Dal romanzo agli interessi storici e saggistici


Nel periodo 1821-23 iniziò la stesura di un romanzo storico, ispirato come genere letterario a quello del
romanzo inglese di W. Scott e ambientato nella Lombardia del Seicento: il titolo provvisorio era Fermo e
Lucia e l'opera restò solo un abbozzo, non portato pienamente a termine e mai pubblicato. Il problema che
angustiava soprattutto Manzoni era quello della lingua, dal momento che il fiorentino letterario gli
sembrava inadatto a un'opera narrativa che avesse personaggi umili come protagonisti, per cui si accinse
negli anni seguenti a riscrivere il romanzo che uscì, nella sua prima edizione, nel 1827 a Milano presso
l'editore Ferrario, col titolo definitivo di Promessi sposi. In seguito i suoi interessi per le opere di invenzione
lasciarono gradualmente il posto a quelli per la lingua e la storia, anche per la sua convinzione che fosse
impossibile conciliare nel romanzo invenzione e realtà, il che tuttavia non gli impedì di lavorare
alacremente a una nuova stesura del romanzo, correggendone la lingua nel senso del fiorentino parlato (la
famosa "risciacquatura dei panni in Arno", come lui stesso definì i suoi frequenti soggiorni a Firenze per
impadronirsi di quella lingua). Nella città toscana Manzoni conobbe intellettuali come Vieusseux, Capponi,
Niccolini e dopo un lungo lavoro di riscrittura pubblicò i Promessi sposi nel 1840-42, con la Storia della
colonna infame in appendice quale importante esempio di trattato storiografico in cui la realtà e non la
finzione è oggetto della narrazione dello scrittore. Gli anni precedenti furono segnati da lutti e dispiaceri, in
quanto nel 1833 era morta la moglie, nel 1835 la primogenita Giulia, nel 1841 la madre e nel 1844 l'amico
Fauriel; nel 1837 Manzoni sposò in seconde nozze Teresa Borri, vedova Stampa, che sarebbe morta nel
1861 (inoltre solo due dei dieci figli dello scrittore sopravvissero al padre).

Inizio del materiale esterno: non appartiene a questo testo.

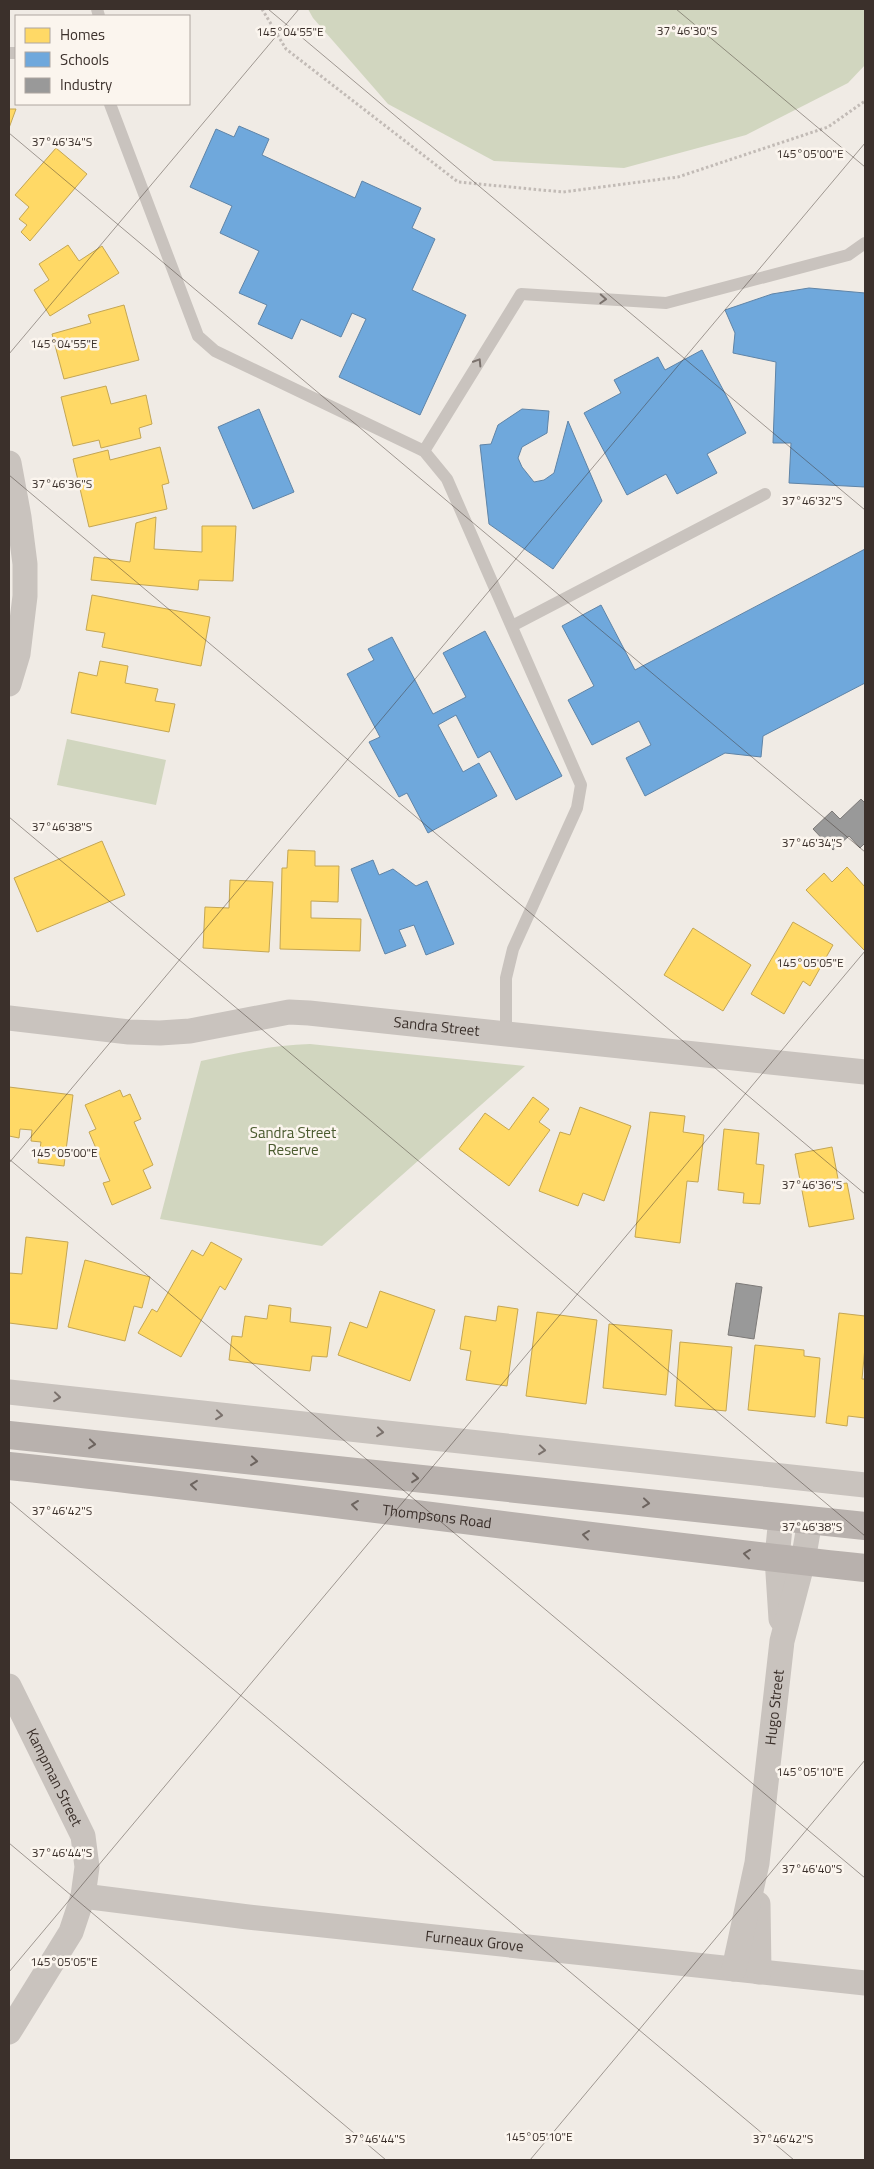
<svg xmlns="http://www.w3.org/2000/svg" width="874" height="2169" font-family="'Titillium Web',sans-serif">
  <rect width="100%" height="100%" fill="#f0ebe5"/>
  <g fill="#d1d6bf">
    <polygon points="308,9 865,9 865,65 848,83 746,135 624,168 494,161 388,104 313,18"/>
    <polygon points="67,739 166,760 156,805 57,785"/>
    <path d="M310,1044L525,1066L322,1246L160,1219L201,1061C238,1053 273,1045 310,1044Z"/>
  </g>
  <g fill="#ffd966" stroke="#c4a654">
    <polygon points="9,109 16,109 9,128"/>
    <polygon points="56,148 87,174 30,241 21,232 27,225 19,219 29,207 15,195"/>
    <polygon points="68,245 79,261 102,246 119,273 50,316 34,290 49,280 39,264"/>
    <polygon points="124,305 139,360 64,379 52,334 91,323 88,315"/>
    <polygon points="106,386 111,404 146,395 152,424 139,428 141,438 101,448 99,440 73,446 61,397"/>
    <polygon points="160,447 169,483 162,485 167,509 89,527 73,459 108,450 110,460"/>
    <polygon points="156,517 154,549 202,552 202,526 236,526 233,581 199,580 198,590 91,580 94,557 130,562 136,523"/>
    <polygon points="92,595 210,617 201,666 102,647 105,633 86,630"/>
    <polygon points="100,661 128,666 125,683 158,689 155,701 175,704 169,732 71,713 79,672 97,676"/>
    <polygon points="102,841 125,895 37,932 14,878"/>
    <polygon points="288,850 315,851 315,866 339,866 338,902 311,901 311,918 361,919 360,951 280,949 282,868 287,868"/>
    <polygon points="847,867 865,887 865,951 806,890 824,873 832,882"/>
    <polygon points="230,880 273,882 269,952 203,948 205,907 229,908"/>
    <polygon points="793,922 833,945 810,986 803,981 784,1014 751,994"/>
    <polygon points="693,928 751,965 723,1011 664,975"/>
    <polygon points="9,1087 73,1095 64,1166 38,1163 41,1142 31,1141 32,1130 20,1129 19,1138 9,1136"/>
    <polygon points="120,1090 123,1097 130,1094 141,1119 134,1122 153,1165 143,1170 151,1188 112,1205 103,1183 110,1181 89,1132 96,1129 85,1105"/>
    <polygon points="533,1097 549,1109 539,1122 550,1130 509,1186 459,1149 485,1113 509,1130"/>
    <polygon points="580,1107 631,1126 604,1201 583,1193 578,1206 539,1191 560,1132 570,1135"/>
    <polygon points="650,1112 685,1116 683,1132 704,1135 698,1182 687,1181 680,1243 635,1237"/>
    <polygon points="724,1129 759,1133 756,1164 764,1165 760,1204 743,1203 744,1193 718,1190"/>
    <polygon points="832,1147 839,1184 847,1183 854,1219 809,1227 795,1154"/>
    <polygon points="26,1237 68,1242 57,1329 9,1323 9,1273 22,1274"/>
    <polygon points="211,1242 242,1259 225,1290 220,1286 181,1357 138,1333 152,1309 157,1312 192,1250 203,1256"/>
    <polygon points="85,1260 150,1277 142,1308 134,1306 125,1341 68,1327"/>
    <polygon points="380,1291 435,1310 410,1381 338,1355 350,1322 367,1328"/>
    <polygon points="269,1305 291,1308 290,1322 331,1327 327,1357 312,1356 310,1371 229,1360 232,1336 242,1337 245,1316 267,1319"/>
    <polygon points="498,1306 518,1309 507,1386 466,1380 471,1351 460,1349 465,1316 496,1321"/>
    <polygon points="537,1312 597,1320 586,1404 526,1396"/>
    <polygon points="839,1313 865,1316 865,1347 862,1379 865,1379 865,1418 848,1416 847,1426 826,1423"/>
    <polygon points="609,1324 672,1330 666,1395 603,1388"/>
    <polygon points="680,1342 732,1347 726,1411 675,1406"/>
    <polygon points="755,1345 804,1350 804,1356 820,1358 815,1417 748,1410"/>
  </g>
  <g fill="#6fa8dc" stroke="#5f84a7">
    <polygon points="239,126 269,139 262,155 355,198 362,181 421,208 412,228 435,239 412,290 466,315 420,415 339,377 366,319 352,313 341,337 301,319 292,339 258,324 267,305 239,293 259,251 220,233 232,206 190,187 216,129 234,137"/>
    <polygon points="809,288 865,293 865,487 789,483 791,443 773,443 776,362 733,353 735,333 725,310 772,294"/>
    <polygon points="702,350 746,433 707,454 717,473 677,494 666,474 627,495 584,413 621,393 614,380 658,357 665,370"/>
    <polygon points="259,409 294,492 253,509 218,427"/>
    <polygon points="522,409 549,411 547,433 522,447 518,458 522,467 534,482 544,480 554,473 568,421 602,501 553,569 489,524 480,445 491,444 498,425"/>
    <polygon points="865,549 865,683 763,736 761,757 725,753 645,796 626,758 651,745 639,721 592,745 568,700 594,686 562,626 601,605 635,670"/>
    <polygon points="485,631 562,776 516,800 490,751 478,758 456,715 438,725 463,772 479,763 497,796 428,833 407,793 399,797 369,742 380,737 347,674 374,660 368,649 392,637 433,714 466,697 443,653"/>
    <polygon points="373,860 379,875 393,869 416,886 427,881 454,944 426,955 414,925 399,930 406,946 385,954 351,869"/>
  </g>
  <g fill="#999" stroke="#7d7a78">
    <polygon points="861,799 865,803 865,843 860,848 849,836 833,850 813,829 832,811 840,819"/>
    <polygon points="736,1283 762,1287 754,1339 728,1335"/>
  </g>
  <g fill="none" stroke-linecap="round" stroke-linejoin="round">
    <polyline stroke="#c2bbb6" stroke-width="3" stroke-dasharray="2.5 2.5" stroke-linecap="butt" points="262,9 286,49 458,182 563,192 678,177 828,127 865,101"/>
    <g stroke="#c9c3be" stroke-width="12">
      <polyline points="97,9 99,16"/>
      <polyline points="9,53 16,53"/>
      <polyline points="110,104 198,336 215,351 424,451 447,479 581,785 577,808 513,949 506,978 506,1033"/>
      <polyline points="424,451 521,294 666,303 848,255 865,243"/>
      <polyline points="512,626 765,494"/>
    </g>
    <g stroke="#c9c3be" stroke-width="25">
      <polyline points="9,463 19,517 25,564 25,596 18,654 9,684"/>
      <path id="s1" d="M9,1018L129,1032L160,1033L190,1031L289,1012L309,1013L865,1072"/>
      <polyline points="9,1392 865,1485"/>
      <polyline points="781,1619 777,1558 781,1517"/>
      <path id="s2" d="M9,1686L83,1836L87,1867L83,1896L71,1932L9,2032"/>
      <path id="s3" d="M83,1896L248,1917L865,1983"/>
      <polyline points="758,1904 759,1972"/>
      <path id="s4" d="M734,1969L757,1863L782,1641L803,1561L810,1520"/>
    </g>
    <g stroke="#b8b1ad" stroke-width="28">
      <polyline points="9,1435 865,1526"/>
      <path id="s5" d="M9,1466C295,1496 579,1537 865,1568"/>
    </g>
  </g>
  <defs><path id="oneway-chevron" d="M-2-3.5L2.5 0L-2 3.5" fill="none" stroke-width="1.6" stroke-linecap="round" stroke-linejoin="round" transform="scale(1.25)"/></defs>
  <g stroke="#7b726d">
    <use href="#oneway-chevron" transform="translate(603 299) rotate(3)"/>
    <use href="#oneway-chevron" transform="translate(478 362) rotate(-58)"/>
    <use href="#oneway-chevron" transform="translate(57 1397) rotate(6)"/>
    <use href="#oneway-chevron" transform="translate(219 1415) rotate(6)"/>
    <use href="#oneway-chevron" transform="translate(380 1432) rotate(6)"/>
    <use href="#oneway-chevron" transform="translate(542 1450) rotate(6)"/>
  </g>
  <g stroke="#6d645f">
    <use href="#oneway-chevron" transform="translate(92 1444) rotate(6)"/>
    <use href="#oneway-chevron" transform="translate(254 1461) rotate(6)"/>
    <use href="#oneway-chevron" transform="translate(415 1478) rotate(6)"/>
    <use href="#oneway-chevron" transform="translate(194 1485) rotate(-174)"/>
    <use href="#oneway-chevron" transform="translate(646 1503) rotate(6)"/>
    <use href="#oneway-chevron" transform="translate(355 1505) rotate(-173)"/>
    <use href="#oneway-chevron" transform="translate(586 1535) rotate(-173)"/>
    <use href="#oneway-chevron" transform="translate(747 1554) rotate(-173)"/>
  </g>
  <path fill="none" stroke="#3b302b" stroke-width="1" stroke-opacity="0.45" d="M268,9L865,510M676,9L865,167M9,133L865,852M9,354L299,9M9,475L865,1194M9,817L865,1536M9,1159L865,1878M9,1163L865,143M9,1501L794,2160M9,1843L386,2160M9,1972L865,951M530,2160L865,1760"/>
  <g text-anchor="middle" stroke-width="5" stroke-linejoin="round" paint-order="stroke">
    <g font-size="15" fill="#3b302b" stroke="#fbf5ee">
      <text dy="5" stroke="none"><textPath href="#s1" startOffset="431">Sandra Street</textPath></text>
      <text dy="5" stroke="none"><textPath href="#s5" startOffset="431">Thompsons Road</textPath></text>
      <text dy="5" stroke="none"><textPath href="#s4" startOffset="265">Hugo Street</textPath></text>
      <text dy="5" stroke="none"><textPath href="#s2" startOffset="102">Kampman Street</textPath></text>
      <text dy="5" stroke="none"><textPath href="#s3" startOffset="394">Furneaux Grove</textPath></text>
    </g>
    <g font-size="15" fill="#4a5a2e" stroke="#fbf5ee">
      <text x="293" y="1138">Sandra Street<tspan x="293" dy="17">Reserve</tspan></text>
    </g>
  </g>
  <g font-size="12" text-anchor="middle" fill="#3b302b" stroke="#fbf5ee" stroke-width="5" stroke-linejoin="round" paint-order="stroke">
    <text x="687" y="35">37°46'30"S</text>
    <text x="290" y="36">145°04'55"E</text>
    <text x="62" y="146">37°46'34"S</text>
    <text x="810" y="158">145°05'00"E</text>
    <text x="64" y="348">145°04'55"E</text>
    <text x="62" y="488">37°46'36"S</text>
    <text x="812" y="505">37°46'32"S</text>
    <text x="62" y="831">37°46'38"S</text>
    <text x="812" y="847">37°46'34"S</text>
    <text x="810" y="967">145°05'05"E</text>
    <text x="64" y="1157">145°05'00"E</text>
    <text x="812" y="1189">37°46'36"S</text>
    <text x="62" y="1515">37°46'42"S</text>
    <text x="812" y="1531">37°46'38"S</text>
    <text x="810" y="1776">145°05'10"E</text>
    <text x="62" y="1857">37°46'44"S</text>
    <text x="812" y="1873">37°46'40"S</text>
    <text x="64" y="1966">145°05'05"E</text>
    <text x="539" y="2141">145°05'10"E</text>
    <text x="375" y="2143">37°46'44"S</text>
    <text x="783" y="2143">37°46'42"S</text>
  </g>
  <rect width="874" height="2169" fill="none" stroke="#3b302b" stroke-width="20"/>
  <rect x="15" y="15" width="175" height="90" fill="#fbf5ee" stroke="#aea6a0"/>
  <rect x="25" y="28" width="25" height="15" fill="#ffd966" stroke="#aea6a0"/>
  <text x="60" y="40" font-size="15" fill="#3b302b">Homes</text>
  <rect x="25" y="52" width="25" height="15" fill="#6fa8dc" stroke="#aea6a0"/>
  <text x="60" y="65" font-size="15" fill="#3b302b">Schools</text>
  <rect x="25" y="78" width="25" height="15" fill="#999999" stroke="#aea6a0"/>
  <text x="60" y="90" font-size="15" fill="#3b302b">Industry</text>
</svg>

Le ultime opere e il contributo alla questione linguistica


Dopo l'edizione definitiva del romanzo furono pochi gli eventi significativi nella vita personale e letteraria
dell'autore: pubblicò nel 1847 il frammento di Ognissanti, inno sacro rimasto incompiuto, e nel 1850 due
scritti di poetica, Dell'invenzione e Del romanzo storico; in seguito lavorò a un saggio storico comparativo
sulla Rivoluzione francese e quella italiana del 1859, opera rimasta incompiuta.
Nel 1860 venne nominato senatore del Regno d'Italia e nel 1864 votò a favore del trasferimento della
capitale da Torino a Firenze, in attesa della liberazione di Roma (tale decisione sollevò proteste dei cattolici
reazionari). Nel 1868 divenne presidente di una commissione parlamentare voluta dal ministro
dell'Istruzione Broglio sul problema della lingua nell'Italia unificata, e produsse una relazione intitolata
Dell'unità della lingua e dei mezzi di diffonderla, in cui sosteneva la necessità che la lingua nazionale fosse il
fiorentino e auspicava che il sistema scolastico ne promuovesse l'uso e la conoscenza (incontrò in questa
sua posizione le proteste di altri studiosi e linguisti, tra cui soprattutto Graziadio Isaia Ascoli). Negli ultimi
anni si accentuarono certi disturbi nervosi di cui aveva sempre sofferto, come l'agorafobia (ovvero il terrore
degli spazi aperti e della folla) di cui si ravvisa traccia anche in passi delle sue opere, mentre nel 1872
accettò la cittadinanza onoraria di Roma, sollevando lo scandalo dei clericali. Morì il 22 maggio del 1873 a
Milano, per i postumi di una brutta caduta riportata all'uscita da una chiesa, e venne sepolto nel Famedio
del Cimitero Monumentale della città, dove riposa tuttora. In sua memoria Giuseppe Verdi compose una
messa da requiem che è rimasta giustamente celebre.